Dalam ayat di atas dijelaskan bahwa anak angkat tidak dapat menjadi anak kandung.
Dan kemudian dijelaskan bahwa anak angkat tetap dinasabhkan kepada ayah kandungnya,
bukan kepada ayah angkatnya. Para ulama sepakat bahwa nasab seseorang kepada ibunya
terjadi disebabkan karena kehamilan karena adanya hubungan seksual yang dilakukan
dengan seorang laki-laki, baik hubungan itu dilakukan berdasarkan akad nikah maupun
melalui perzinaan. Amir Syarifuddin menyebutkan dengan “kalau nasab kepada ibunya
alamih, maka (nasab) anak kepada ayah adalah hubungan hukum ; yaitu terjadinya peristiwa
hukum sebelumnya, dalam hal ini adalah perkawinan.

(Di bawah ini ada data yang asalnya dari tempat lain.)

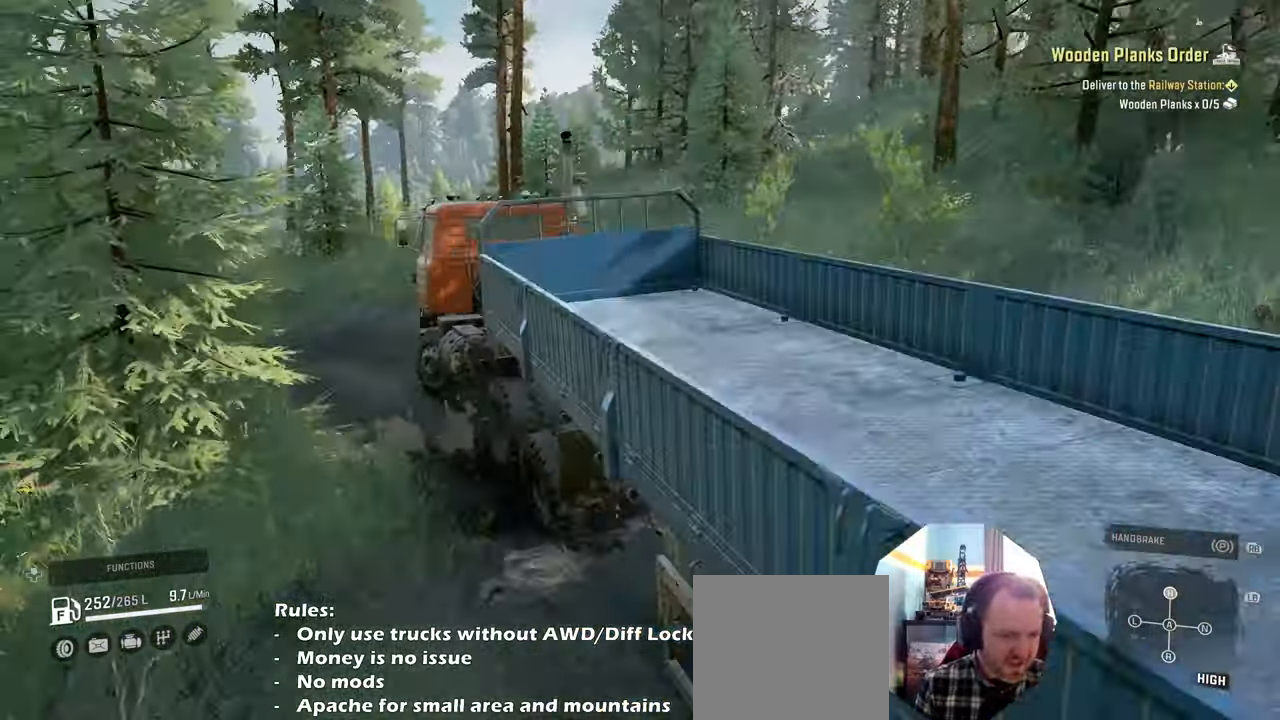
{"buttons": ["R2"], "left_stick": "center", "right_stick": "left", "events": [[100, "right_stick", "left"], [166, "left_stick", "center"], [333, "left_stick", "left"], [500, "left_stick", "center"]]}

Adapun dasar hukum ditetapkannya nasab dari seorang anak kepada bapaknya, bisa
terjadi melalui pernikahan yang sah. Para ulama fiqih sepakat bahwa para wanita yang
bersuami dengan akad yang sah apabila melahirkan maka anaknya itu dinasabhkan kepada
suaminya itu. Mereka berdasarkan pendapat tersebut antara lain pada hadist : “anak-anak
yang dilahirkan adalah untuk laki-laki yang punya isteri (yang melahirkan anak itu) dan bagi
pezina adalah rajam”. Anak yang dilahirkan itu dinasabkan kepada suami ibu yang
melahirkan dengan syarat antara lain :

Menurut kalangan hanafiyah anak itu dilahirkan enam bulan setelah perkawinan. Dan
jumhur ulama menambahkan dengan syarat suami isteri itu tlah melakukan senggama. Jika
kelahiran itu kurang dari enam bulan, maka anak itu dapat dinasabkan kepada suami si
wanita. Batasan enam bulan ini didasarkan pada kesepakatan para ulama, bahwa masa
minimal kehamilan adalah enam bulan. Batasan enam bulan ini didasarkan pada kesepakatan
para ulama, bahwa masa minimal kehamilan adalah enam bulan.